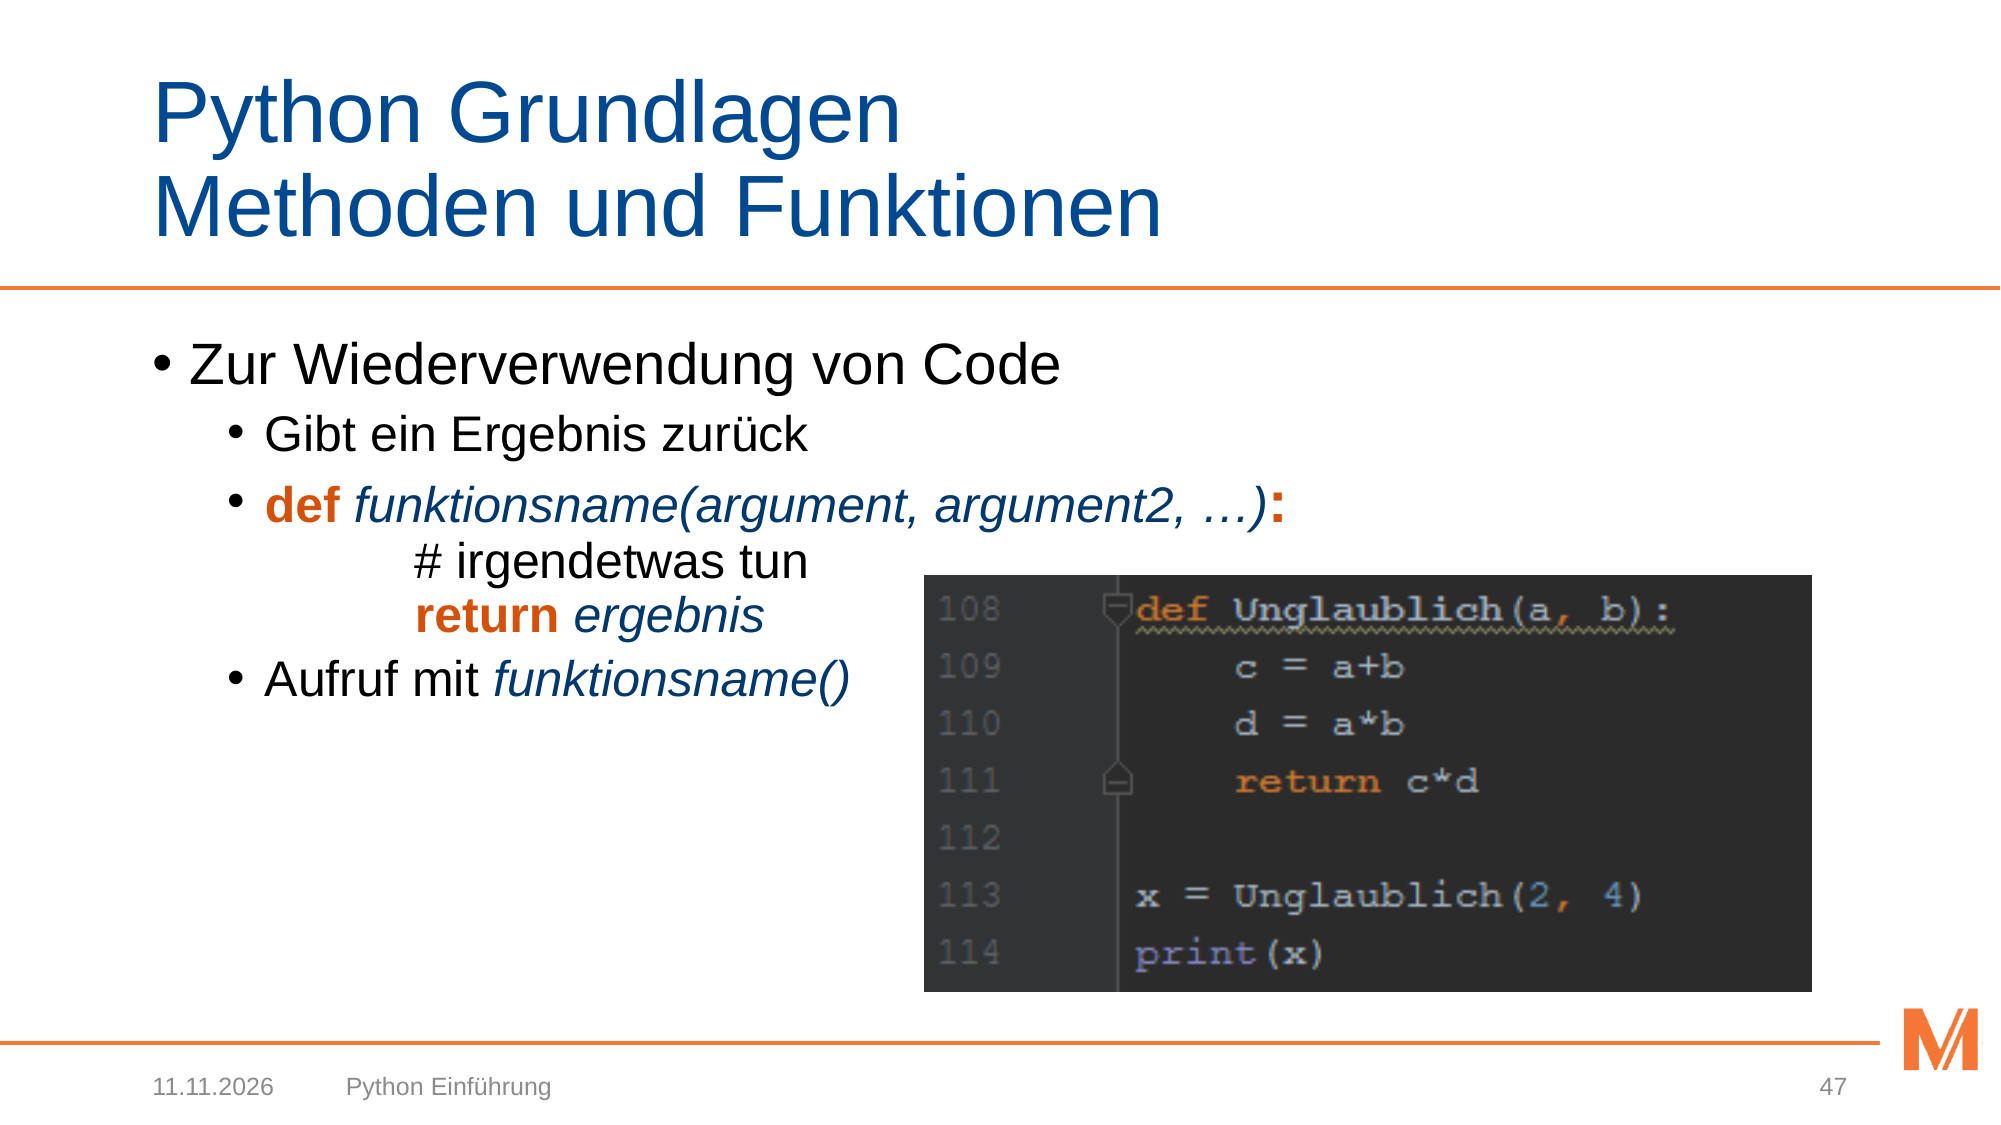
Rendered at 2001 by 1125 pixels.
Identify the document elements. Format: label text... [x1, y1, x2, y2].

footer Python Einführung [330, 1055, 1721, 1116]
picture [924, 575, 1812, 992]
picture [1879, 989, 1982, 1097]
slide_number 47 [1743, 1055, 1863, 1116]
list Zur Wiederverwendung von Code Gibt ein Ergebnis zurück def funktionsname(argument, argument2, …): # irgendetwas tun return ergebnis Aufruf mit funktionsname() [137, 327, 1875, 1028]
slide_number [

------------------------------------

» What is required
In the listing above, find the line containing "Identify the document", then reproduce it and each line after it through the end, exactly and with nothing added.

» Result of the task
Identify the document elements. Format: label text... [x1, y1, x2, y2].

footer Python Einführung [330, 1055, 1721, 1116]
picture [924, 575, 1812, 992]
picture [1879, 989, 1982, 1097]
slide_number 47 [1743, 1055, 1863, 1116]
list Zur Wiederverwendung von Code Gibt ein Ergebnis zurück def funktionsname(argument, argument2, …): # irgendetwas tun return ergebnis Aufruf mit funktionsname() [137, 327, 1875, 1028]
slide_number [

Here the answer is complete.